Tuesday, 28 July 2020
Department of Foreign Affairs and Trade
The Government is closely monitoring the situation in Hong Kong, following the adoption of a national security law on the 30 June by the Chinese National People's Congress.
I made a statement on 1 July to express my concern at the adoption of this law and reiterated Ireland's full support for fundamental freedoms in Hong Kong, such as freedom of expression and the right to peaceful assembly. I have also discussed the issue with the Chinese Ambassador.
Additionally, on 30 June 2020 Ireland was one of 27 States to sign up to a Joint Statement at the UN Human Rights Council which reiterates our concerns in Hong Kong. The Joint Statement highlights our concerns regarding the implication of this law for the autonomy of Hong Kong and the rights and freedoms that are guaranteed in the Hong Kong Basic Law.
The EU also issued a statement on this matter on the 1 July, which highlighted the EU's strong stake in the continued stability and prosperity of Hong Kong, and outlined our concerns regarding the conformity of this law with China's international commitments. Ireland fully supports this statement. The matter was also raised by the EU during the EU-China Summit on 22 June, and in a statement by the EU at UN Human Rights Council on 1 July.
The protection and promotion of human rights is a core pillar of Ireland's foreign policy, and we will continue to monitor and assess the situation, and to raise our concerns with the Chinese authorities bilaterally and in multilateral fora.
372. To ask the Minister for Foreign Affairs and Trade if his attention has been drawn to the use of the death penalty in Bahrain, in particular in cases (details supplied); if he will intervene in same; and if he will make a statement on the matter. [18103/20]
374. To ask the Minister for Foreign Affairs and Trade the nature of his most recent engagement with his counterparts in Bahrain; if he has discussed human rights conditions in Bahrain with them and or his European counterparts; and if he will make a statement on the matter. [18197/20]
377. To ask the Minister for Foreign Affairs and Trade if he will address human rights violations in Bahrain; if he will condemn the use of the death penalty by the Government of Bahrain, including two persons (details supplied) who have been sentenced to death; and the actions he will take to raise awareness of this issue. [18249/20]
382. To ask the Minister for Foreign Affairs and Trade if Bahrain will be requested to improve its position on human rights; if the execution of two pro-democracy activists (details supplied) will be raised with his Bahraini counterpart; and if he will make a statement on the matter. [18356/20]
I propose to take Questions Nos. 372, 374, 377 and 382 together.
The human rights situation in Bahrain remains a matter of concern.
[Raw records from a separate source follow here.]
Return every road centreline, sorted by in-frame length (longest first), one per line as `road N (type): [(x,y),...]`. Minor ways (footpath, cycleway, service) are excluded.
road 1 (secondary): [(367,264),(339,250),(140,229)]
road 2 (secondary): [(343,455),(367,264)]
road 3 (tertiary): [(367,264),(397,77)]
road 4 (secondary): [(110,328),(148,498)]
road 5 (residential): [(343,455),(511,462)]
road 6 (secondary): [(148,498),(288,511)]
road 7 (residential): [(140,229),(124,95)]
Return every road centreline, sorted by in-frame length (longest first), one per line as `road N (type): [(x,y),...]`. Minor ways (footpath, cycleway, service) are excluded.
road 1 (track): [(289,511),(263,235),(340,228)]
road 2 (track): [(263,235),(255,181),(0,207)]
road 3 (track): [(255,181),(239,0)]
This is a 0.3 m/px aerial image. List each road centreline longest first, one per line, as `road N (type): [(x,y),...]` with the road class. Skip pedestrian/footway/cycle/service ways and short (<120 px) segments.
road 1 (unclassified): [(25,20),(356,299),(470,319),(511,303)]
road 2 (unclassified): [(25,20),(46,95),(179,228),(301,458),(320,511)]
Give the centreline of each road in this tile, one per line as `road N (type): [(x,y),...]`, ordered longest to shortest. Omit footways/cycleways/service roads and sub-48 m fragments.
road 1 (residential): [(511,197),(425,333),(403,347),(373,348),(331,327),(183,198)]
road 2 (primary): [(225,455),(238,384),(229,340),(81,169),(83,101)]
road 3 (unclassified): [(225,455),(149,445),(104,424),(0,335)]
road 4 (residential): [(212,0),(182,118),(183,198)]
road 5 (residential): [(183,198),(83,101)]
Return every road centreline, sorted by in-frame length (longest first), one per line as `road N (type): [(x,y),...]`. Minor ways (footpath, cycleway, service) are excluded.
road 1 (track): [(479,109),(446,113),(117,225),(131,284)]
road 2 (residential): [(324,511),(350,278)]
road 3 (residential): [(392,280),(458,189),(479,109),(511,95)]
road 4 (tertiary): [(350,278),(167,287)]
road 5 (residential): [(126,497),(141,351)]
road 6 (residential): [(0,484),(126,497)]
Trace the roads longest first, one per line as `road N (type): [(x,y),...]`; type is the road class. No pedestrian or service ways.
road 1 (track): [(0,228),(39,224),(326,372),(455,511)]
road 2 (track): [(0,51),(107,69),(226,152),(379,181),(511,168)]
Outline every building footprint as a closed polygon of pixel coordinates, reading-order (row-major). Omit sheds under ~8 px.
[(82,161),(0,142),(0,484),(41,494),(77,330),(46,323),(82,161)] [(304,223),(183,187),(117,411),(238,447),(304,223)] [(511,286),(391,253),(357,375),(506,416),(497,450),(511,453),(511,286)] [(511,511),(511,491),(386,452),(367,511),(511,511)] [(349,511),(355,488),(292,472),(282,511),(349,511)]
Although progress has been made in certain areas, there continue to be instances of human rights violations. I am aware of the cases raised by the Deputies, and the decision of the Court of Cassation in Bahrain to confirm the death penalty ruling in their cases.
A moratorium on the death penalty had been in place in Bahrain since 2010 and the decision to resume the use of capital punishment in 2017 was deeply concerning. The execution of three people in Bahrain in July 2019 was a particularly negative development.
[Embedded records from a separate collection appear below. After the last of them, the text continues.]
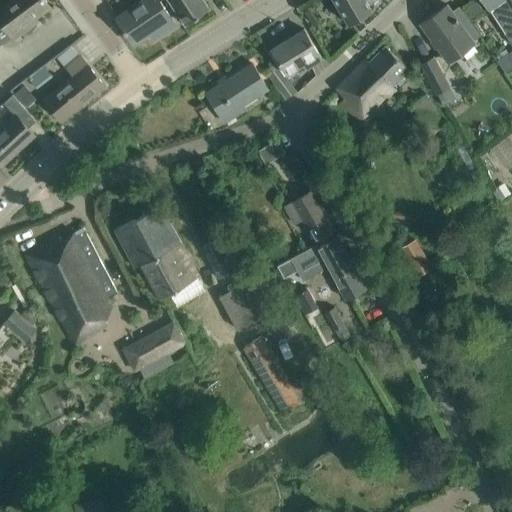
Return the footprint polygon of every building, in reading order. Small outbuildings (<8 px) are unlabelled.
[(30,20),(50,5),(46,0),(9,0),(0,7),(0,42),(0,43),(11,35),(13,38),(32,24),(30,20)] [(159,0),(140,0),(133,5),(117,16),(124,28),(123,28),(125,32),(127,31),(134,43),(158,27),(163,33),(176,24),(159,0)] [(169,0),(185,23),(209,7),(203,0),(169,0)] [(335,0),(350,23),(372,9),(368,2),(371,0),(335,0)] [(482,0),(489,9),(511,43),(511,5),(508,0),(482,0)] [(474,41),(447,3),(421,22),(448,60),(474,41)] [(307,67),(322,57),(304,28),(272,47),(288,72),(304,62),(307,67)] [(341,102),(364,120),(379,105),(376,102),(385,92),(389,95),(396,88),(393,85),(410,68),(386,44),(368,61),(365,59),(337,86),(346,96),(341,102)] [(74,74),(44,98),(49,104),(62,119),(105,84),(87,63),(86,63),(72,45),(58,56),(74,74)] [(449,85),(434,56),(421,62),(437,92),(449,85)] [(252,62),(206,91),(225,121),(245,108),(243,104),(268,87),(252,62)] [(278,66),(269,73),(286,96),(295,89),(278,66)] [(16,93),(27,105),(35,98),(25,86),(16,93)] [(426,93),(413,100),(431,132),(444,124),(426,93)] [(0,161),(2,163),(34,133),(28,126),(36,119),(13,94),(3,102),(15,115),(0,128),(0,161)] [(278,138),(259,149),(267,162),(286,151),(278,138)] [(454,150),(465,171),(476,165),(464,144),(454,150)] [(506,195),(500,185),(493,190),(499,200),(506,195)] [(312,188),(295,198),(285,204),(295,222),(302,217),(316,242),(336,229),(312,188)] [(166,201),(115,227),(124,245),(135,265),(141,262),(160,296),(184,283),(198,275),(199,274),(182,244),(168,219),(174,216),(166,201)] [(27,254),(38,272),(74,341),(105,322),(101,313),(111,305),(107,296),(117,291),(94,244),(84,226),(62,238),(60,235),(27,254)] [(203,245),(212,263),(220,277),(247,263),(234,238),(230,239),(227,233),(203,245)] [(303,278),(318,270),(328,264),(346,298),(349,297),(367,287),(337,233),(319,243),(291,256),(303,278)] [(433,265),(417,238),(394,251),(410,278),(433,265)] [(226,290),(219,294),(236,326),(265,311),(249,278),(238,284),(236,279),(227,283),(230,288),(226,290)] [(350,334),(334,305),(325,310),(340,339),(350,334)] [(36,327),(15,309),(5,321),(26,339),(36,327)] [(186,342),(174,321),(123,347),(135,369),(186,342)] [(261,334),(243,344),(285,412),(302,401),(290,382),(265,340),(261,334)] [(426,468),(432,479),(444,471),(438,461),(426,468)]
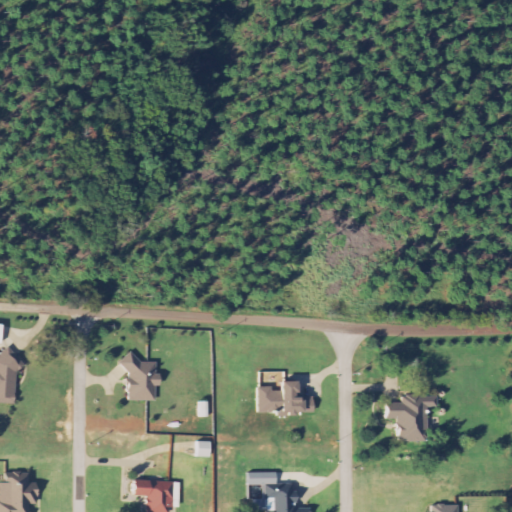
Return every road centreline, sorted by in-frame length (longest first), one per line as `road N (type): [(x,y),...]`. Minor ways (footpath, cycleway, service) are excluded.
road 1 (residential): [(0,304),(417,329),(511,326)]
road 2 (residential): [(83,309),(79,511)]
road 3 (residential): [(343,325),(345,511)]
The abolition of capital punishment is one of Ireland's international priorities and we condemn the use of the death penalty in all circumstances. Ireland joins with the EU in calling on Bahrain to halt the execution of theses two individuals. Ireland fully supports the EEAS statement issued on 13 July, which notes that the death penalty “is incompatible with human dignity”, “does not serve as an effective deterrent to crime and makes any miscarriage of justice irreversible”.
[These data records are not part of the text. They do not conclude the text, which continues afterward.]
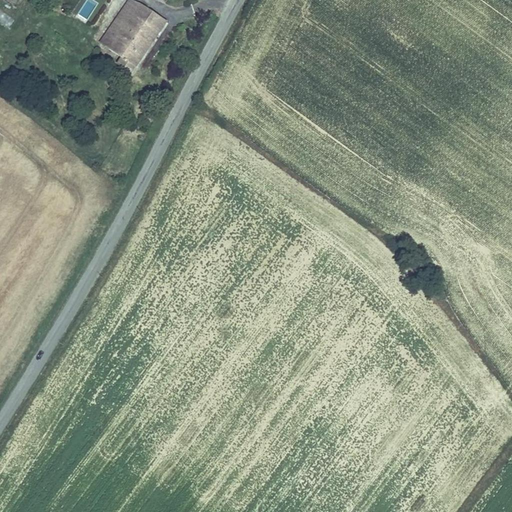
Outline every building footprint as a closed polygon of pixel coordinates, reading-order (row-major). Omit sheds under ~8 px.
[(14,0),(3,0),(13,9),(18,4),(14,0)] [(88,16),(96,3),(90,0),(89,0),(82,13),(88,16)] [(130,74),(165,22),(141,4),(138,7),(129,1),(101,43),(121,58),(118,65),(130,74)] [(0,9),(0,23),(8,29),(15,20),(0,9)] [(91,37),(97,27),(73,10),(66,20),(91,37)]
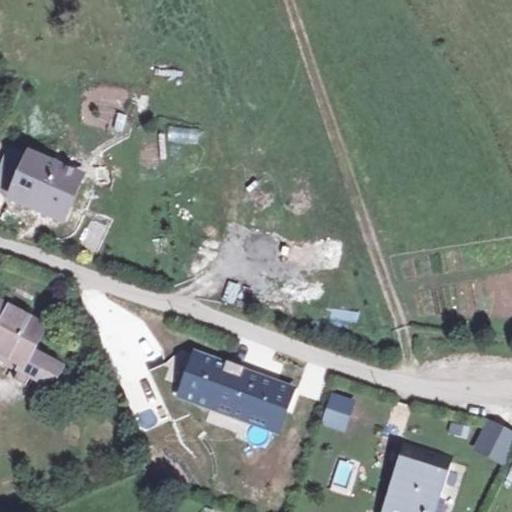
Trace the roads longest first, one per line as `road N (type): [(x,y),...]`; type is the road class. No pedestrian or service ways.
road 1 (residential): [(0,248),(412,387),(511,391)]
road 2 (track): [(288,0),(390,295),(412,387)]
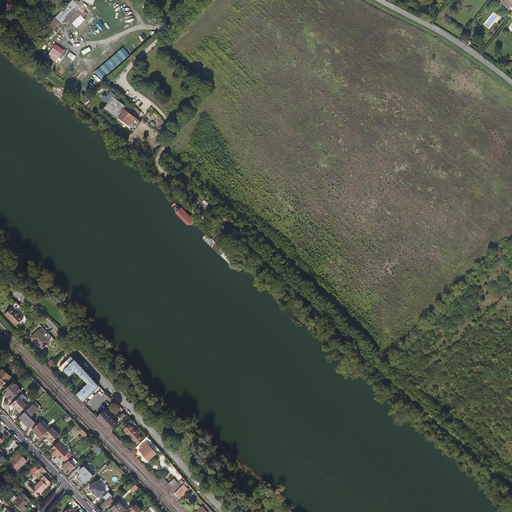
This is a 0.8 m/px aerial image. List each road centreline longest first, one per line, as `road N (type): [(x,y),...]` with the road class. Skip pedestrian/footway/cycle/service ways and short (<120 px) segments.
road 1 (residential): [(225,511),(75,349)]
road 2 (residential): [(511,83),(379,0)]
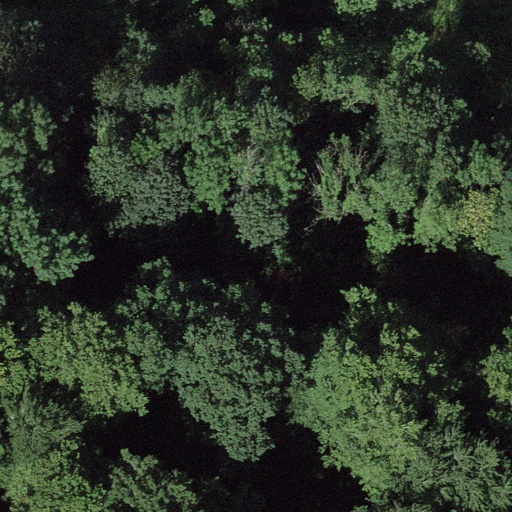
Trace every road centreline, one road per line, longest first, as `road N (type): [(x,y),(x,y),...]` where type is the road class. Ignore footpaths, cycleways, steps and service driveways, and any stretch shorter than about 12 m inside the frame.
road 1 (track): [(0,361),(137,346),(511,404)]
road 2 (track): [(137,346),(0,290)]
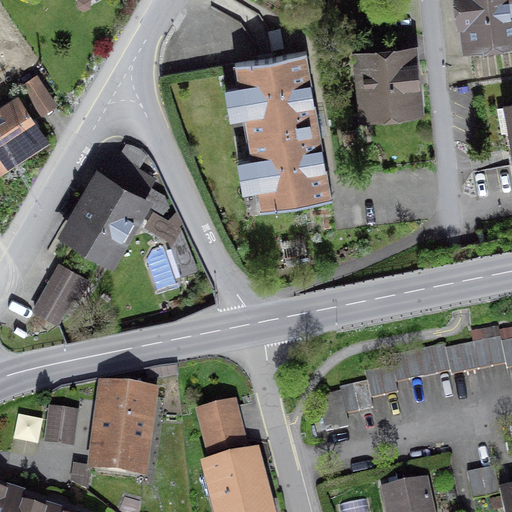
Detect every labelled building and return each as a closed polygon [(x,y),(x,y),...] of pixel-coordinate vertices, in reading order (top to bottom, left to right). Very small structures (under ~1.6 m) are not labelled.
[(511,0),(455,0),(462,52),(511,45),(511,0)] [(415,43),(354,49),(360,118),(422,113),(415,43)] [(306,50),(232,63),(259,208),(332,195),(306,50)] [(39,73),(19,86),(40,116),(60,103),(39,73)] [(20,96),(0,108),(0,175),(50,145),(20,96)] [(511,98),(503,100),(511,154),(511,98)] [(151,196),(95,165),(58,232),(114,263),(151,196)] [(180,229),(153,214),(146,227),(172,242),(180,229)] [(90,280),(60,263),(36,306),(58,318),(71,295),(79,299),(90,280)] [(492,368),(507,365),(502,345),(501,339),(486,343),(492,368)] [(511,342),(502,345),(507,365),(508,373),(511,372),(511,342)] [(473,346),(479,371),(492,368),(486,343),(473,346)] [(460,349),(465,374),(479,371),(473,346),(460,349)] [(431,351),(437,377),(451,374),(446,352),(445,348),(431,351)] [(446,352),(451,374),(452,377),(465,374),(460,349),(446,352)] [(418,353),(424,380),(437,377),(431,351),(418,353)] [(404,357),(410,383),(424,380),(418,353),(404,357)] [(396,386),(410,383),(404,357),(390,360),(392,368),(396,386)] [(378,371),(384,396),(397,393),(396,386),(392,368),(378,371)] [(367,383),(371,399),(384,396),(378,371),(365,374),(367,383)] [(157,390),(100,383),(88,467),(145,475),(157,390)] [(371,399),(367,383),(354,386),(360,414),(373,411),(371,399)] [(354,386),(342,389),(348,416),(360,414),(354,386)] [(325,433),(346,429),(340,396),(319,400),(325,433)] [(235,402),(196,412),(209,462),(248,451),(235,402)] [(78,411),(51,407),(46,441),(73,445),(78,411)] [(20,413),(15,438),(40,443),(45,418),(20,413)] [(202,464),(214,511),(275,511),(259,449),(248,451),(209,462),(202,464)] [(90,468),(74,466),(70,492),(86,494),(90,468)] [(493,470),(481,472),(486,498),(498,496),(493,470)] [(481,472),(468,475),(474,501),(486,498),(481,472)] [(435,511),(428,479),(383,490),(388,511),(435,511)] [(0,511),(12,511),(16,499),(18,491),(0,486),(0,511)] [(511,511),(511,489),(500,492),(504,511),(511,511)] [(61,511),(16,499),(12,511),(61,511)]
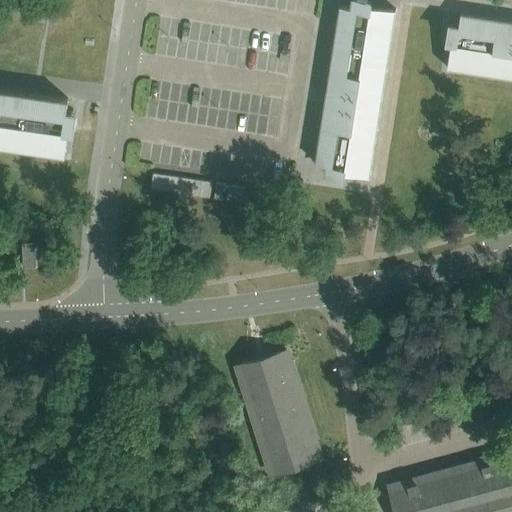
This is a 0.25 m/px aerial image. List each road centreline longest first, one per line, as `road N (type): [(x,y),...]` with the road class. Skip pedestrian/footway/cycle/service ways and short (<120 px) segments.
road 1 (unclassified): [(511,246),(313,297),(103,314)]
road 2 (unclassified): [(103,314),(103,226),(131,0)]
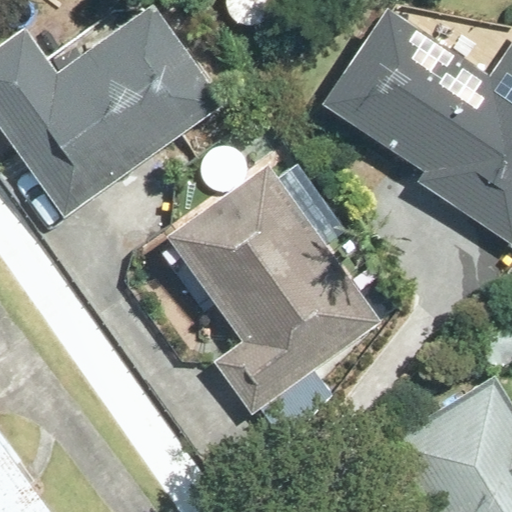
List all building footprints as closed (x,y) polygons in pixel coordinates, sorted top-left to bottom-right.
[(0,44),(0,109),(70,213),(234,102),(165,0),(158,0),(62,65),(33,23),(0,44)] [(399,0),(333,98),(431,165),(424,175),(511,234),(511,32),(501,25),(480,55),(399,0)] [(277,156),(180,227),(185,234),(165,250),(209,310),(223,300),(249,336),(219,358),(257,410),(264,404),(284,431),(336,394),(317,367),(386,316),(320,225),(333,216),(297,167),(290,172),(277,156)] [(511,511),(511,389),(500,370),(390,439),(435,511),(511,511)] [(60,511),(0,422),(0,511),(60,511)]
Our principled stance on human rights feeds into our bilateral dialogue with Bahrain. Senior officials from my Department have raised our concerns about this case directly with the Bahraini Ambassador to Ireland, reiterating our long-standing opposition to the death penalty. When I met the Bahraini Foreign Minister at the UN General Assembly in New York in September 2019, I also raised the human rights situation in Bahrain with him, expressing the hope that we can have an open and honest discussion on these issues.
I note the recent statement made by the Bahraini Ministry of Foreign Affairs that, should countries which still use capital punishment, especially Islamic countries, agree to abolish the death penalty, that Bahrain would seriously consider this issue. I urge Bahrain to consider assuming a position of leadership in this regard.
At the most recent informal EU-Bahrain Human Rights dialogue in November 2019, issues discussed included the right to a fair trial, prison conditions, and the overall human rights situation in the country. I also understand that the EU Special Representative for Human Rights, Eamon Gilmore, has made contact with the Bahraini authorities in relation to these two cases.